I do have waves of complete sadness and compassion for abusive people – to the point where I cry, because I don’t want their lives to be what they are – for ‘their’ sakes.

Then I wonder if this is unhealthy and I am being pulled back into their desire for me to feel sorry for them, when I know – they do not in any way feel any compassion, remorse or guilt for anything they do. And I know they ‘want’ people to feel sorry for them, so they can continue what they are doing.

These emotions confuse me.

And I know I do have empathy for even the worst types of abusive people. Like paedophiles, psychopaths, malignant narcissists.

I struggle between having empathy……. and knowing this can be the slippery slope to what Satan wants.

I see others who think they have compassion, and mercy and forgiveness – and they enable abusers, minimize what they do, attach neutral words to who they are and what they do…… and think that’s wisdom. It’s not – it’s Satan’s work.

And I know it’s not wisdom.

But, I still can’t help feeling so sorry for anyone who is so fucked up, they choose dark, abusive needs, and enjoy it, or have no willingness to deal with what they truly are.

Some people tell me my empathy is wrong and unhealthy.

Some tell me it is good.

Some tell me it isn’t enough and I need to view them in positive/neutral ways.

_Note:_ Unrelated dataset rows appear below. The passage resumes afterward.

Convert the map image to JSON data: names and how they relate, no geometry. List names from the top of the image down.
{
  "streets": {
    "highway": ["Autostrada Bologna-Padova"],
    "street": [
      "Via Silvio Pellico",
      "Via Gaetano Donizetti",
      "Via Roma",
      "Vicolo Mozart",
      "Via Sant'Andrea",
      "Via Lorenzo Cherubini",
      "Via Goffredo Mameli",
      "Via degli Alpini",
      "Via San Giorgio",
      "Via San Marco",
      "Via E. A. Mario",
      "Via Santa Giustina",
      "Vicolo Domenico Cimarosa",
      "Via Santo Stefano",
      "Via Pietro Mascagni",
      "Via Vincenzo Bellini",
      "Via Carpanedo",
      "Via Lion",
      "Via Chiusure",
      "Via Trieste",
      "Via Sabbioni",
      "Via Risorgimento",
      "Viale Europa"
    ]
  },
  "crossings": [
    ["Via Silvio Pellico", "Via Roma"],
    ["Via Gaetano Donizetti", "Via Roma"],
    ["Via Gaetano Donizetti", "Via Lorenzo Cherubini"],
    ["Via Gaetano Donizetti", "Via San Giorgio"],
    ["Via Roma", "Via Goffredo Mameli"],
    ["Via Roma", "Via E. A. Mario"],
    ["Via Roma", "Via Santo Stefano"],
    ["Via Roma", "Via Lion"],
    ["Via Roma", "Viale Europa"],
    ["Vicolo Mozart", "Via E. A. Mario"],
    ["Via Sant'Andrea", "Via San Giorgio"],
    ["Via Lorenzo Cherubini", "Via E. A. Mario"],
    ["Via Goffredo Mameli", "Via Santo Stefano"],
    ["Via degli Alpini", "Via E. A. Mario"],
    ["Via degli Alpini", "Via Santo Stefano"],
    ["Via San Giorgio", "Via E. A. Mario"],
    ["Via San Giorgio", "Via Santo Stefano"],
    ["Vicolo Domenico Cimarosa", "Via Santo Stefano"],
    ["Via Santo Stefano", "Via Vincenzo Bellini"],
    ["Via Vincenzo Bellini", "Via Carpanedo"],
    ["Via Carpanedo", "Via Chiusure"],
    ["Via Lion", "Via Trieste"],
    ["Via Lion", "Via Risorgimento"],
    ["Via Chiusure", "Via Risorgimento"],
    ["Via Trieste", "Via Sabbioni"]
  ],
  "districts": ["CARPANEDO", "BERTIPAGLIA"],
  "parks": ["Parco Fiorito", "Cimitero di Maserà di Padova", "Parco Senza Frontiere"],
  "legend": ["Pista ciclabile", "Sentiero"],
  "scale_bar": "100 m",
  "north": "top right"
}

I think of Christian music and songs that say everyone needs forgiveness, mercy, compassion. But so many church people and people claiming to be Christians, get this so wrong.

Yes, everyone does need mercy, compassion, forgiveness, grace ……. but in no way should that ever = enabling, condoning, minimizing, ignoring, avoiding or applying cheap grace.

I feel a great need within me – to make sure I am seeing this in the most healthy and wise way.

Am I there yet…… I really don’t know. But, I do see I am further along getting this, that many.